# is $10 phone fee, included in 1099?



## ATLrider (Oct 16, 2014)

Is the $10 phone fee, included in 1099?


----------



## Worcester Sauce (Aug 20, 2014)

ATLrider said:


> Is the $10 phone fee, included in 1099?


no...but I bet the $1 safe rider fee is


----------



## mp775 (Jun 26, 2014)

Neither is. 1099 income is what is in your check; the phone fee and safe ride are already deducted.


----------



## DjTim (Oct 18, 2014)

ATLrider said:


> Is the $10 phone fee, included in 1099?


You can claim the $10 dollars in your tax filings as a deduction. You would need to talk to your tax person or CPA on how to document the $10 dollar weekly fee.

1099 as a few others have stated are just non-taxed earnings statement(s). Because you are not an employee, you receive a 1099 versus a W2 for earnings because taxes have not been paid on your behalf.


----------



## mp775 (Jun 26, 2014)

No, you can't claim the $10 phone fee because it isn't included in your 1099 earnings.


----------



## Oc_DriverX (Apr 29, 2014)

One fee you may need to track and then deduct would be tolls.

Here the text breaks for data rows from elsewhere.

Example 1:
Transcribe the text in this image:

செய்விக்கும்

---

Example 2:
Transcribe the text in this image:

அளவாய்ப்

I do not know if Uber will separate them on your 1099. If they are included, you would need to track them so you can back them out of your earnings.


----------



## mp775 (Jun 26, 2014)

Yes, you need to track and deduct tolls, even if Uber reimburses you for them.


----------



## scrurbscrud (Sep 11, 2014)

ATLrider said:


> Is the $10 phone fee, included in 1099?

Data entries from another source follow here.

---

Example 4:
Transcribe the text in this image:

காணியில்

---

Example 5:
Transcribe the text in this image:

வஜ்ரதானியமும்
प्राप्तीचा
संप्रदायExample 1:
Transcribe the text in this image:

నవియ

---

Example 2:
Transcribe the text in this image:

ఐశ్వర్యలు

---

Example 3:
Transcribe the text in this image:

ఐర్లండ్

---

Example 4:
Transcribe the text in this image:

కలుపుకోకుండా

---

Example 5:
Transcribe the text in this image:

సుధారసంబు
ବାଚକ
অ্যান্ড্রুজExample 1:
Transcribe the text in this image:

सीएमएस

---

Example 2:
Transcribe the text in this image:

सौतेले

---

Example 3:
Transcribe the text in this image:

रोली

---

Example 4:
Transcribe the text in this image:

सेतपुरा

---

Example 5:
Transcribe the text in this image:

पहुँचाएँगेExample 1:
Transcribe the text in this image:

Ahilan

The IRS, if you were ever checked, and they ARE hooked up to check your bank account IF they want to, will look at your GROSS RECEIPTS from Rasier or whoever is paying you if another co.

and yeah, please report. There is enuf risk exposure to you UberX'ers without getting the IRS on your ass. If you want real trouble that's where to find it.


----------